One of the most highly regarded items in the menagerie of Southern fried foods is the hushpuppy. When it comes to the history of Southern food, it is often difficult to separate fact from fiction, but with many Southern dishes the separating is not worth it, since the folklore adds a lot of charm and allure. I have heard as many different stories about the hushpuppy as there are recipes for this Southern staple.
Most of the stories seem to be centered on the time of the Civil War. The one common thread is that this fried cornmeal was used to "hush the dogs." I have heard that Confederate soldiers used it to hush their dogs when the Union troops were getting near. I also have heard a similar story in which runaway slaves would use this favorite food to hush the dogs.

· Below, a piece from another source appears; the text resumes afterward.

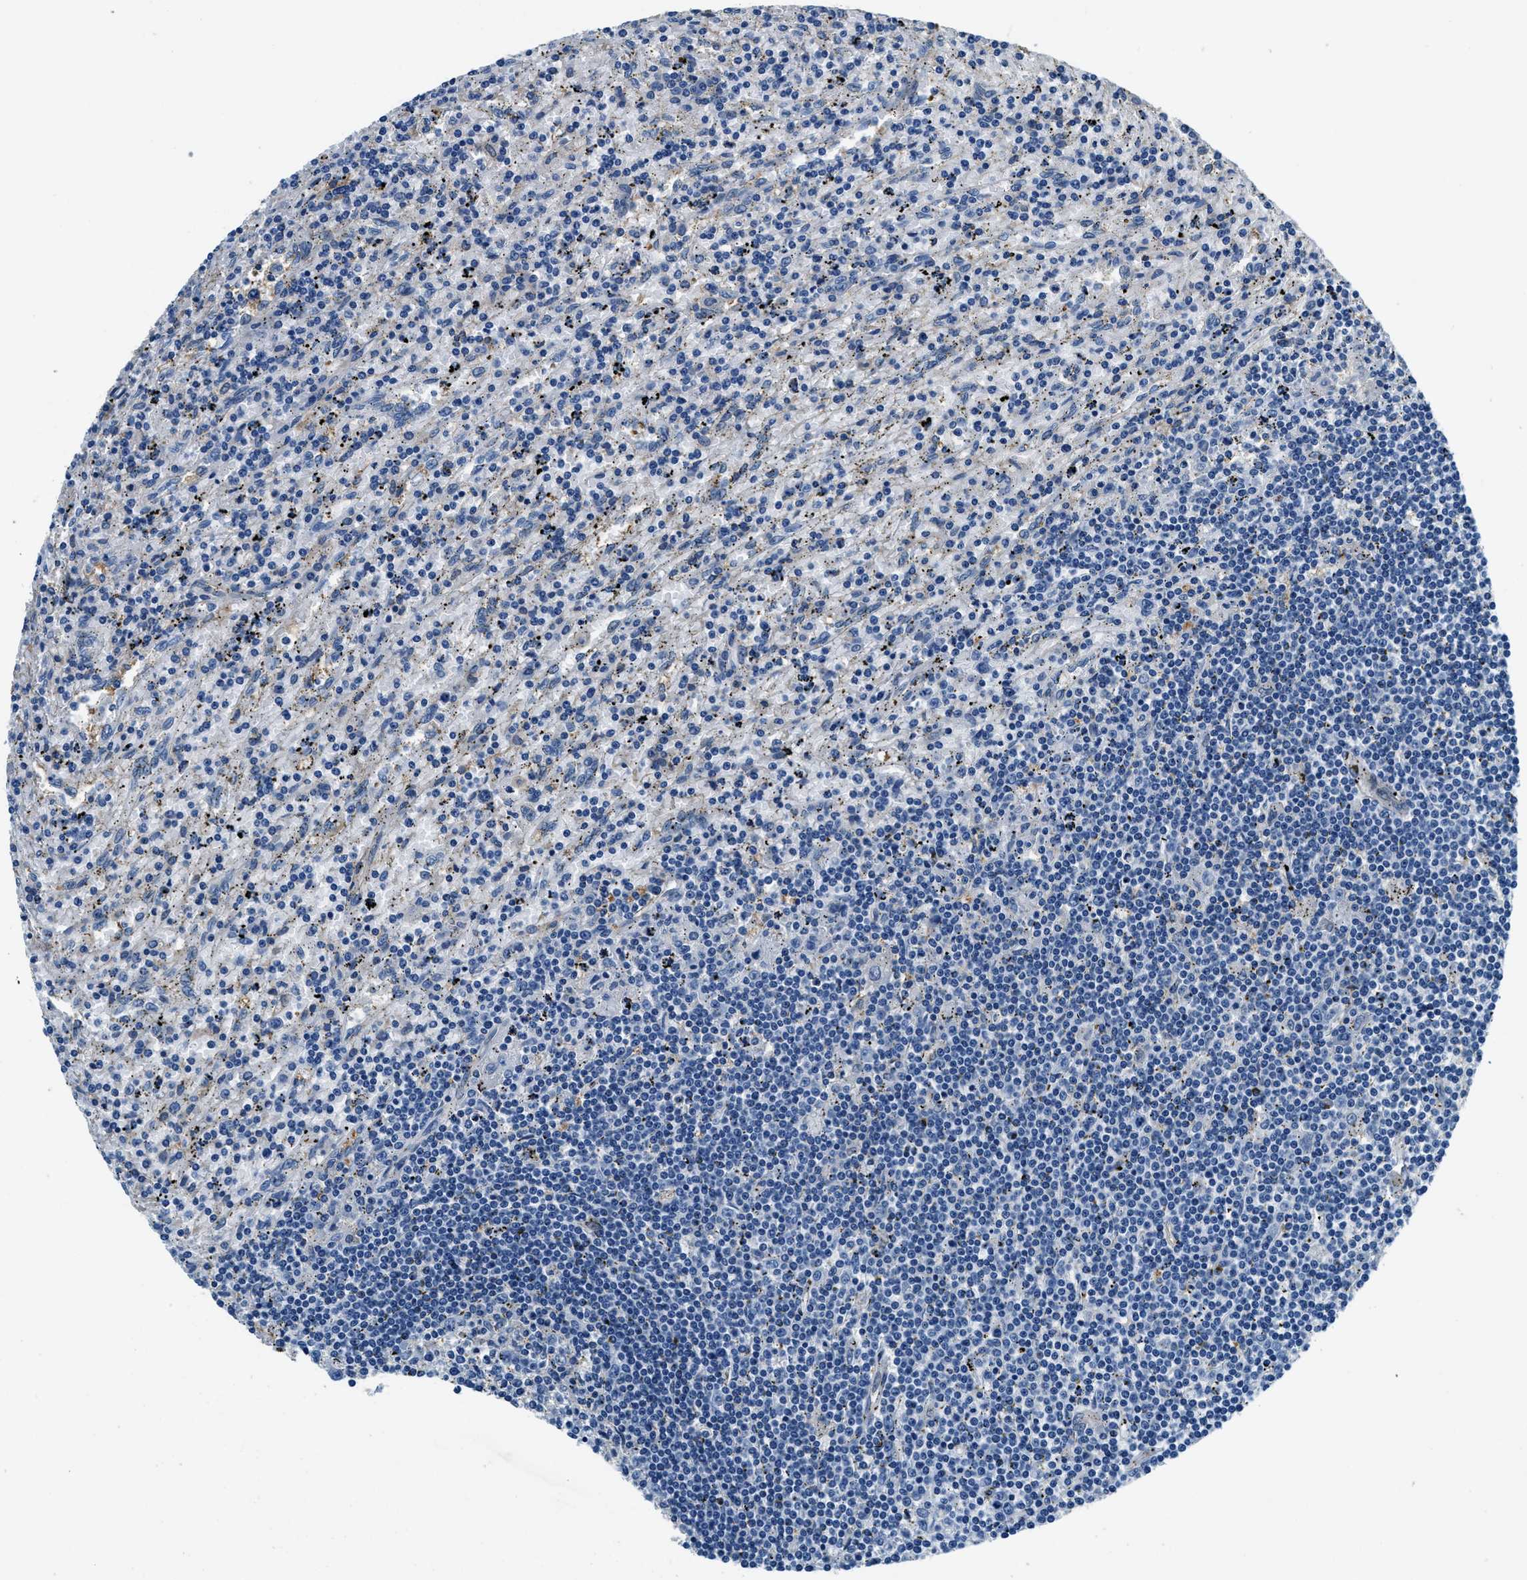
{"staining": {"intensity": "negative", "quantity": "none", "location": "none"}, "tissue": "lymphoma", "cell_type": "Tumor cells", "image_type": "cancer", "snomed": [{"axis": "morphology", "description": "Malignant lymphoma, non-Hodgkin's type, Low grade"}, {"axis": "topography", "description": "Spleen"}], "caption": "Malignant lymphoma, non-Hodgkin's type (low-grade) was stained to show a protein in brown. There is no significant staining in tumor cells.", "gene": "TWF1", "patient": {"sex": "male", "age": 76}}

The characters change but the story is the same. If slaves created the hushpuppy, it was most likely based on a common fried cornmeal from parts of South Africa called "mealie pap."
Several Southern states claim that the hushpuppy belongs to them. Personally, I think where there is fried catfish, there are fried hush puppies. Louisiana gives credit to the Ursaline Nuns who came to New Orleans in the early 1700s and made this dish by using local ingredients and making "croquettes de maise," or corn croquettes. I cannot argue with any of the stories.